C. L. : Comment décidez-vous du ton du film où certaines références aux films d'horreur surgissent avec une force destructrice invisible pour témoigner de la situation environnementale ?
S. P. E. : Quand j’ai commencé à imaginer la musique, j’ai essayé de rationaliser les sentiments qui m’ont poussé à réaliser ce documentaire. J'ai commencé à les écrire : angoisse, peur, anxiété, horreur, incertitude, contemplation, solitude, solitude, menace, communion, beauté bouleversante, tristesse, bonheur immense.
À partir de là, j'ai essayé d'écouter dans ma tête la musique qui pouvait articuler toutes ces sensations. J'ai commencé à me souvenir de musiques de films qui me faisaient ressentir certaines de ces choses ; des films de mon enfance, des nouveaux classiques des 20 dernières années, voire des documentaires qui sont pour moi emblématiques. C'est ainsi que je suis arrivé à Rectum (Thomas Bangalter), dans Irréversible de Gaspar Noé ; sur la musique sonore de Gambling, Gods and LSD, de Peter Mettler ; le thème principal d'Halloween (Trent Reznor & Atticus Ross) de John Carpenter, et celui du Vendredi 13 (Harry Manfredini) ; à la musique d'ambiance de Dean Hurley, dans Twin Peaks de David Lynch, à l'ambiance sonore des films de Travis Wilkerson.
J'ai senti que ces univers musicaux pouvaient parler les langages de l'anxiété inhérents à mon film : l'angoisse d'une menace tapie, la terreur d'un danger imminent, parfois caché, parfois déchirant à la vue de tous.
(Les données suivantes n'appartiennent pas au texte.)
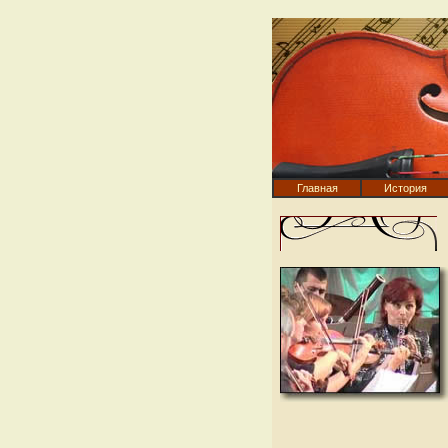
Главная
История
J'ai pensé à la partition sonore comme à l'exposition d'un monde désolé et dystopique qui sort de sa coquille, comme un nouvel insecte ; mais en même temps je le pensais comme le souffle de la forêt, ce murmure pléthorique qui invente son propre registre sonore, une rumeur incompréhensible qui entoure tout. Un jour, pendant le montage, Fernando Epstein, mon monteur, m'a fait écouter des thèmes musicaux qui avaient été composés pour un autre film, mais qui n'avaient pas été utilisés. C'est ainsi que j'ai découvert le travail du talentueux Ismael Pinkler. C'était une immense chance. Sa superbe imagerie musicale correspond parfaitement à celle du film.
C. L. : Quelle est la situation politique au Paraguay qui permet cette exploitation de la jungle, sans respect des droits des peuples guarani ?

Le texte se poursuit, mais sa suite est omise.